§ **Task brief**: Copy out the items below with "chart" swapped for "graph" and everything else unchanged. Omit the pictures.

§ **Dataset excerpts**:
--- START ---

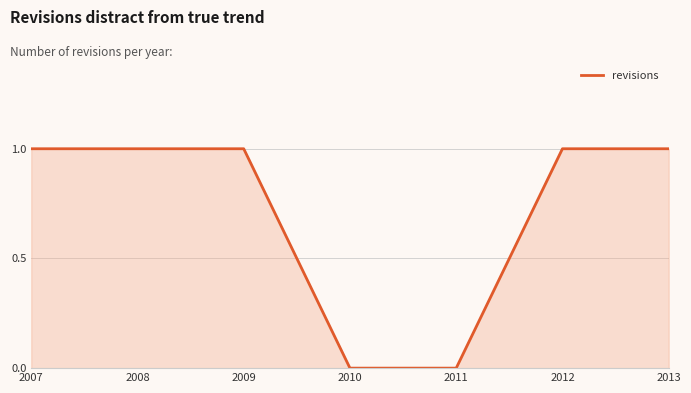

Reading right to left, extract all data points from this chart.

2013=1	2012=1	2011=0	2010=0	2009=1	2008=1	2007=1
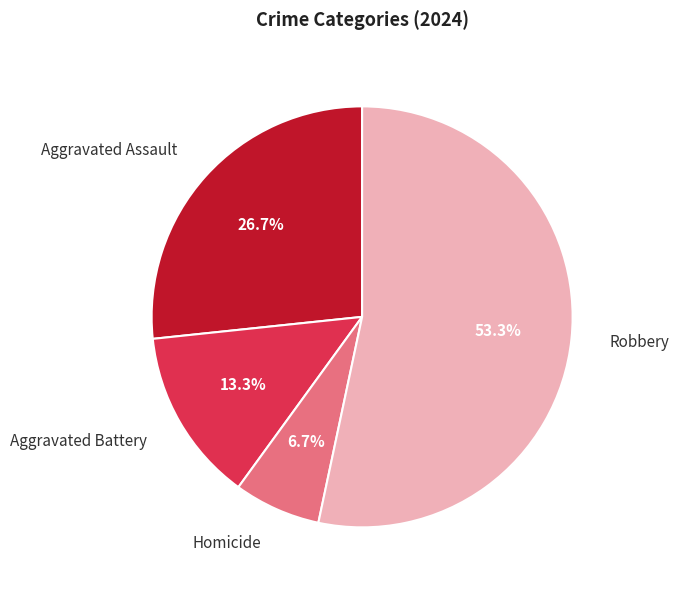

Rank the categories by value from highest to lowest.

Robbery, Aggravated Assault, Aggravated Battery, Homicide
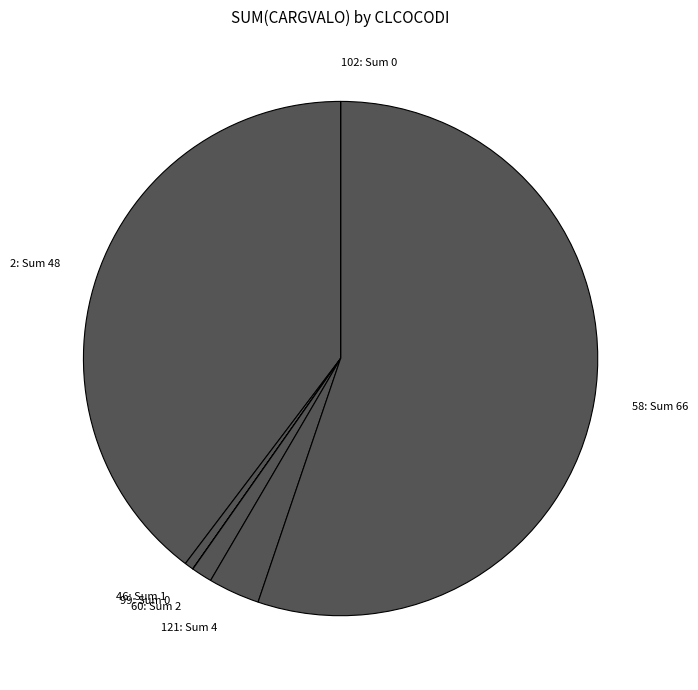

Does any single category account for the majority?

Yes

--- END ---

§ **Solved exercise**:
Reading right to left, extract all data points from this graph.

2013=1	2012=1	2011=0	2010=0	2009=1	2008=1	2007=1

Rank the categories by value from highest to lowest.

Robbery, Aggravated Assault, Aggravated Battery, Homicide

Does any single category account for the majority?

Yes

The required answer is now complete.